EXERCISE DIRECTIONS. The answer should be a number alone: the count of lines in the listing below that include "optical".

#####

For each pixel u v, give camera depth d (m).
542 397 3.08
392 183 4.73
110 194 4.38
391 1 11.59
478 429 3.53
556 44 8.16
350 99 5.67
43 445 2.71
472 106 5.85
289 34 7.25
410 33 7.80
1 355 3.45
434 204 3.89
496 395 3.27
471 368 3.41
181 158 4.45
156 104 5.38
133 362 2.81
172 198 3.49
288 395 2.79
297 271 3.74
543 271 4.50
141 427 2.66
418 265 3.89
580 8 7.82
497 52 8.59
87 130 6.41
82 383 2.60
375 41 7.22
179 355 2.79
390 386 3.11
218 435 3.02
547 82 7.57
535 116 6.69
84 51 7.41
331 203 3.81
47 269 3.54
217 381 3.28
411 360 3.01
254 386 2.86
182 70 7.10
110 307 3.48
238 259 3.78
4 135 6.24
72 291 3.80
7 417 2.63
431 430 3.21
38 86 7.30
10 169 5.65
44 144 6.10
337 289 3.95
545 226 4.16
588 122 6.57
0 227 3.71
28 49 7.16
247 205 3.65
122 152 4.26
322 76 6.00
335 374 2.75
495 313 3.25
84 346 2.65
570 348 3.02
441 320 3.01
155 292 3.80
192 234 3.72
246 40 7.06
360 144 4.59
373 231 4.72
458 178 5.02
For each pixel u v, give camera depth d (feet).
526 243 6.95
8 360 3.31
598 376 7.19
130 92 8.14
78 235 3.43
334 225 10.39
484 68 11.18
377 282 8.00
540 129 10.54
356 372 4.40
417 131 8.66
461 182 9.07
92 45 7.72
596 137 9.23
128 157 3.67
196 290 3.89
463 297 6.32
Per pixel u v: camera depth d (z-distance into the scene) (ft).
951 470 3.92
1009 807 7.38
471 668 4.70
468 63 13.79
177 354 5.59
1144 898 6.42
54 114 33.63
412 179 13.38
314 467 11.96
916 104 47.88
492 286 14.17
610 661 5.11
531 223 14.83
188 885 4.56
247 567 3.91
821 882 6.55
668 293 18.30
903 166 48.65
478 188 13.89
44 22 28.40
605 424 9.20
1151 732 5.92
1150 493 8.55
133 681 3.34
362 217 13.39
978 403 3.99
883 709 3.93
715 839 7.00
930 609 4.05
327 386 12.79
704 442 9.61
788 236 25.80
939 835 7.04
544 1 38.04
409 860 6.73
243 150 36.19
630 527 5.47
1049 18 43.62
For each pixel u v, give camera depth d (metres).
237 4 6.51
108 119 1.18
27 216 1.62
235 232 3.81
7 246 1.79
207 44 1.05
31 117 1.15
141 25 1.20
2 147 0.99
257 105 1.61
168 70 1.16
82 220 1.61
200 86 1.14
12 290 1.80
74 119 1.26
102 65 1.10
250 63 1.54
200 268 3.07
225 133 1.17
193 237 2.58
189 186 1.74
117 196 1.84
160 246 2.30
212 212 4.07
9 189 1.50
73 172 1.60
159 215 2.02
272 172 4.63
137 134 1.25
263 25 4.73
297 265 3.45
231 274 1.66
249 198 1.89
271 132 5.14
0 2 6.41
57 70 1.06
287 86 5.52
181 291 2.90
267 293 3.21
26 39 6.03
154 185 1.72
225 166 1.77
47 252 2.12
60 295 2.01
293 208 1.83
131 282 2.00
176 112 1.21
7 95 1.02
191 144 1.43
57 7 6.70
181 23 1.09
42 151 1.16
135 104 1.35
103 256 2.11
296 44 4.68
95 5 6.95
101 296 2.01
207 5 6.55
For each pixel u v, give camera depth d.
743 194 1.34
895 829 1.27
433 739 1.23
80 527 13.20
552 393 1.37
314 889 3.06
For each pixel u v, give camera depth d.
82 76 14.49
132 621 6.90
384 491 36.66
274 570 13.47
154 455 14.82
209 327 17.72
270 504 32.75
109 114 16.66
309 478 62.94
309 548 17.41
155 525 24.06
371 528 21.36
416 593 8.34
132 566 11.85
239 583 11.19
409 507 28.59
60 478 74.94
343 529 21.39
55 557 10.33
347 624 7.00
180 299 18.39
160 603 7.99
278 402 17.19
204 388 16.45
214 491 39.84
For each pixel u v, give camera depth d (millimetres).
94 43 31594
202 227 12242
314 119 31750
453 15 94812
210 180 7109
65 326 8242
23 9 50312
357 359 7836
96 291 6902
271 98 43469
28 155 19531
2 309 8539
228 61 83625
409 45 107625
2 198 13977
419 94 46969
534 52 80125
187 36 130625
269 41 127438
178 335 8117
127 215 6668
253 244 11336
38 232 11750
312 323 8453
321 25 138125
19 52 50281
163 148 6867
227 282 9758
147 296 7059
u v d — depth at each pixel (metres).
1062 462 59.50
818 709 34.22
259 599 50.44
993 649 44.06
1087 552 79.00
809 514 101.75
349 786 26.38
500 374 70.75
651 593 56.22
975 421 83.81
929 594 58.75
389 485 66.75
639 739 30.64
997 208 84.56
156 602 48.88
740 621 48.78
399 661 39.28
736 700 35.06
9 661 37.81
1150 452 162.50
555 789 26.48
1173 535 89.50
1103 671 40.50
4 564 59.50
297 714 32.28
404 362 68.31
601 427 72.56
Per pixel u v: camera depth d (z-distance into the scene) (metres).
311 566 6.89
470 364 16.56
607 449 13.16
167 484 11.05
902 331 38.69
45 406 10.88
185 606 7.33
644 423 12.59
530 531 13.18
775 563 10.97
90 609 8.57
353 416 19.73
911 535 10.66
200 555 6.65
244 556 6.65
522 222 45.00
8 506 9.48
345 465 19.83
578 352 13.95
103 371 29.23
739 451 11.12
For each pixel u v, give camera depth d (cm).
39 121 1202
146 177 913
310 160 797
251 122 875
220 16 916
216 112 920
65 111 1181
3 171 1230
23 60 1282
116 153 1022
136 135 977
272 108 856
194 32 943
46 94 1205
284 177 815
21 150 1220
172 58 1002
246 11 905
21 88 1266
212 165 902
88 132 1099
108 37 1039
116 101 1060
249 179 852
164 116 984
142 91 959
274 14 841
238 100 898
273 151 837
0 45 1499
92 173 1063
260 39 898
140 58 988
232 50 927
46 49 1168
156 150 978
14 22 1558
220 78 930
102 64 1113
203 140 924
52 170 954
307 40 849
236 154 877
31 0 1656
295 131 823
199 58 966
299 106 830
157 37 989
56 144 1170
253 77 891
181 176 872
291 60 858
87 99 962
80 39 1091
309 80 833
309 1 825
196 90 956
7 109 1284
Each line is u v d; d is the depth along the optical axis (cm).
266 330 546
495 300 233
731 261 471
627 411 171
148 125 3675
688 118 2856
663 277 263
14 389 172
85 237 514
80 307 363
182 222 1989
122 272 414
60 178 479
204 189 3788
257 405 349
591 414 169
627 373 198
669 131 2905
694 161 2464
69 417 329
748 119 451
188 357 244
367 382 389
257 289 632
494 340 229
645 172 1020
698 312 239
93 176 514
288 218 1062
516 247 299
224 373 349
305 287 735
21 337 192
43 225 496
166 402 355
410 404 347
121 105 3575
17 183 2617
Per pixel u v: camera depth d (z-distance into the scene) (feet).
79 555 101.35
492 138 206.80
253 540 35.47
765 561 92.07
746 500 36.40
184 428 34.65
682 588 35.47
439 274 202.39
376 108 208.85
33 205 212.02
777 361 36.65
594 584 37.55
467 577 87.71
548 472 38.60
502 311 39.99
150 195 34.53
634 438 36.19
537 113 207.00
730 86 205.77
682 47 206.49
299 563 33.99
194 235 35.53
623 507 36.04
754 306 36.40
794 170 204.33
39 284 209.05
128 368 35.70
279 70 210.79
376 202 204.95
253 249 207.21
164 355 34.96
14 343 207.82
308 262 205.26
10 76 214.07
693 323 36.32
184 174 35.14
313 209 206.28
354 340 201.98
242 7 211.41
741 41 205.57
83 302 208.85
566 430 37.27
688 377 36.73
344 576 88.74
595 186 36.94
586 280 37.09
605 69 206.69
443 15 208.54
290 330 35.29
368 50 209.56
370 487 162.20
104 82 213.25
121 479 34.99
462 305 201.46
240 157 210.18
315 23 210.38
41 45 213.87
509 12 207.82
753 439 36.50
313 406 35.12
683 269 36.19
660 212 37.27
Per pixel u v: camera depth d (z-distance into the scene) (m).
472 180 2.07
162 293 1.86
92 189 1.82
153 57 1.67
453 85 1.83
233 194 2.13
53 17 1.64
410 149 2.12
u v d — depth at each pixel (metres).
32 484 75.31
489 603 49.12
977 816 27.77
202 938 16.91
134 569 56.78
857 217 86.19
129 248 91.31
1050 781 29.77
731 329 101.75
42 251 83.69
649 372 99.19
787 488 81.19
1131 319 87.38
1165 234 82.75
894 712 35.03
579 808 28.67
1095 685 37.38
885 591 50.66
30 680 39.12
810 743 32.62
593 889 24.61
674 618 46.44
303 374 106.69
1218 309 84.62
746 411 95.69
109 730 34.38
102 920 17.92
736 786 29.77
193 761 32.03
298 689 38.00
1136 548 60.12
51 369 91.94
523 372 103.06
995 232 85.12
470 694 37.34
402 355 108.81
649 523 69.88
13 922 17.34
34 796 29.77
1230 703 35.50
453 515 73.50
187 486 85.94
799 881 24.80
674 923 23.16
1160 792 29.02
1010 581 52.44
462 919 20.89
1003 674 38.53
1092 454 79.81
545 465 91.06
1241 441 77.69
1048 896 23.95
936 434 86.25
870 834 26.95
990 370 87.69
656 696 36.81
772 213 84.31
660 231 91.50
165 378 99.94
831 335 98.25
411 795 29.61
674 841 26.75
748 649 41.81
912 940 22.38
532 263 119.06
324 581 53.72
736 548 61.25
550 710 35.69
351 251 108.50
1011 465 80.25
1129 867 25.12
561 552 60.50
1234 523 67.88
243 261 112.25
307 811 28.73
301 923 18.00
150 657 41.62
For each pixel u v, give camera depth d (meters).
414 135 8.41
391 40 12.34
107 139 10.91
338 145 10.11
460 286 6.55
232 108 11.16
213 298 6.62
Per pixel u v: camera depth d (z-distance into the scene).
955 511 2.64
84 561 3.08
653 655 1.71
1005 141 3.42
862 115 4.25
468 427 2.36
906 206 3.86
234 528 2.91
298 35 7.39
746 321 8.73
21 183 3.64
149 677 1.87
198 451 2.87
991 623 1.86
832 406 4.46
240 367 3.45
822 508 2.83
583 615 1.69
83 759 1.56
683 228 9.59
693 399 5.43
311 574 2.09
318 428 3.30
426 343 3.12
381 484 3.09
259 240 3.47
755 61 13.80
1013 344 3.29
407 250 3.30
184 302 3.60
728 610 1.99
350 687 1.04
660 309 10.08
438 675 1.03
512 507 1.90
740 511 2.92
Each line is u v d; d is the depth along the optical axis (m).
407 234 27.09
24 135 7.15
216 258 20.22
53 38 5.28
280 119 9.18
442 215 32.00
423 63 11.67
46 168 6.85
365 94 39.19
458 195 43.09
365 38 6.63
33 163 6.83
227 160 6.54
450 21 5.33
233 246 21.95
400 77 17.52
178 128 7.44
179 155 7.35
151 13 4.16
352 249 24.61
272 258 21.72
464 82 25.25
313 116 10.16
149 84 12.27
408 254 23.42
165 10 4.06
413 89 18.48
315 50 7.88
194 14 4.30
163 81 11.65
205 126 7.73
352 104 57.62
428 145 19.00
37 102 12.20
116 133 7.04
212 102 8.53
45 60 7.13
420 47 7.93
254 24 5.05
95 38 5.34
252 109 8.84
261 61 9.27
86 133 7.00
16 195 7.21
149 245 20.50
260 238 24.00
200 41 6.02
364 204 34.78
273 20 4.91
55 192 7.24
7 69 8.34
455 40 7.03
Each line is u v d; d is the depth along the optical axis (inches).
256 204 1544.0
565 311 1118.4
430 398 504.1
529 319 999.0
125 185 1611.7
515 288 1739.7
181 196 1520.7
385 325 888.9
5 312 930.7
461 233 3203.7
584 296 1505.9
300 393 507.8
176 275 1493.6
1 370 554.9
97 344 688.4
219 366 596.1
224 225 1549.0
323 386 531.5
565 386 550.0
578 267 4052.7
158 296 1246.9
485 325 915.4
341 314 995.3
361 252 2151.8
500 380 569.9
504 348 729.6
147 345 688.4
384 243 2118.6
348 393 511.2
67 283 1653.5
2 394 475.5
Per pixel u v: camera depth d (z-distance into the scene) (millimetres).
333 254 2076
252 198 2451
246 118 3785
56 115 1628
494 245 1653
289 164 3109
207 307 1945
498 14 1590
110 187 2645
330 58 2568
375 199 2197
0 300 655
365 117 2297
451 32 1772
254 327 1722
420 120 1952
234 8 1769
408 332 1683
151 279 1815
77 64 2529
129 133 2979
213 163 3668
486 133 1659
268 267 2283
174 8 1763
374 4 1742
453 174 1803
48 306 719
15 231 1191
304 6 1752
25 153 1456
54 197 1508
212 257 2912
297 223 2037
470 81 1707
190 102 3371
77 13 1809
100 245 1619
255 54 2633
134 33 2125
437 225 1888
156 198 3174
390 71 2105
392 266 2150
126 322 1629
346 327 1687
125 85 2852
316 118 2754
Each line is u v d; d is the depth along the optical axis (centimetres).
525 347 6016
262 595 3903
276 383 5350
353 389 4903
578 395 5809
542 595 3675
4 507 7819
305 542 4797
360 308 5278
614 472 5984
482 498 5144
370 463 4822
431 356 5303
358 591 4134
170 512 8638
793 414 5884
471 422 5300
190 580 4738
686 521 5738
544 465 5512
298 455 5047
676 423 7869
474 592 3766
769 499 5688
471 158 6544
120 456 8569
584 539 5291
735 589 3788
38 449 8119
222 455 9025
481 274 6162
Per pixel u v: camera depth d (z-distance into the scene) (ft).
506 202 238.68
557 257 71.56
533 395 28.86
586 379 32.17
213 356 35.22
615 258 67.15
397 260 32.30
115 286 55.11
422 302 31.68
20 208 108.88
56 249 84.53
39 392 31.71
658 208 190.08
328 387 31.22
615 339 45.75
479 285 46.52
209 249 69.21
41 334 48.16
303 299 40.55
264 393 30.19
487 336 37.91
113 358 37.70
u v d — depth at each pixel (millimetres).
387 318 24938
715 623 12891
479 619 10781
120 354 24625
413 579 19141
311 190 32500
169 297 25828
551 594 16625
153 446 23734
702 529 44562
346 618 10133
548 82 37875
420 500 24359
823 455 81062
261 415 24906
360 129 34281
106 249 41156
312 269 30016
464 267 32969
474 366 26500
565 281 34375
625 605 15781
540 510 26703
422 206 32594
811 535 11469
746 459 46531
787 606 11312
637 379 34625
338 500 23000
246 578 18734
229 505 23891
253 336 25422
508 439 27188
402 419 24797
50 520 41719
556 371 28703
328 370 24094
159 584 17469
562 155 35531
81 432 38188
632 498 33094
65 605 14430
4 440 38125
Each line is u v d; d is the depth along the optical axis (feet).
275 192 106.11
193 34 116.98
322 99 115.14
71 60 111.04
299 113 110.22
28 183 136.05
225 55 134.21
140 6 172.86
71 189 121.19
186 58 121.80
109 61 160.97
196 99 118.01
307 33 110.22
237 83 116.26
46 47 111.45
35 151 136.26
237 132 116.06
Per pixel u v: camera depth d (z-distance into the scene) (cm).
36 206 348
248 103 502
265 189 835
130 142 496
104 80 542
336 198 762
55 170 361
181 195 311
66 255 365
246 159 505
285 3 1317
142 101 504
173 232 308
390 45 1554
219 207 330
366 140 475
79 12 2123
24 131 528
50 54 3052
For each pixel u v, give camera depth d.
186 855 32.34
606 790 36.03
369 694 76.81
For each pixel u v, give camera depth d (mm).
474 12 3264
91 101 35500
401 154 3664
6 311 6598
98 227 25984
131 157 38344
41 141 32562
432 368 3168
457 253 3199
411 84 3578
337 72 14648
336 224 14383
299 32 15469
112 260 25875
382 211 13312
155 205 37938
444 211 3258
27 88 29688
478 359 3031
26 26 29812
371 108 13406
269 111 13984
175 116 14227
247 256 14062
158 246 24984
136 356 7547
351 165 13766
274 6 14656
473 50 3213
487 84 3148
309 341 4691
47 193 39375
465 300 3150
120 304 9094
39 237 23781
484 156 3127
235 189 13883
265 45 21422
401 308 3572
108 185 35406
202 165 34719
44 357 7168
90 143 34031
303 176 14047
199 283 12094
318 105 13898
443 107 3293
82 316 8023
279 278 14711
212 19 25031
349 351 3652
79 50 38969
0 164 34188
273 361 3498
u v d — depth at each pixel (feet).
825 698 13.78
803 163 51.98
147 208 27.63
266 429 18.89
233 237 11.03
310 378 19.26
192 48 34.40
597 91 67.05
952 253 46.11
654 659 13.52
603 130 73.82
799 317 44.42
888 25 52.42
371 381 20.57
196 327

#####

TASK OUTPUT. 5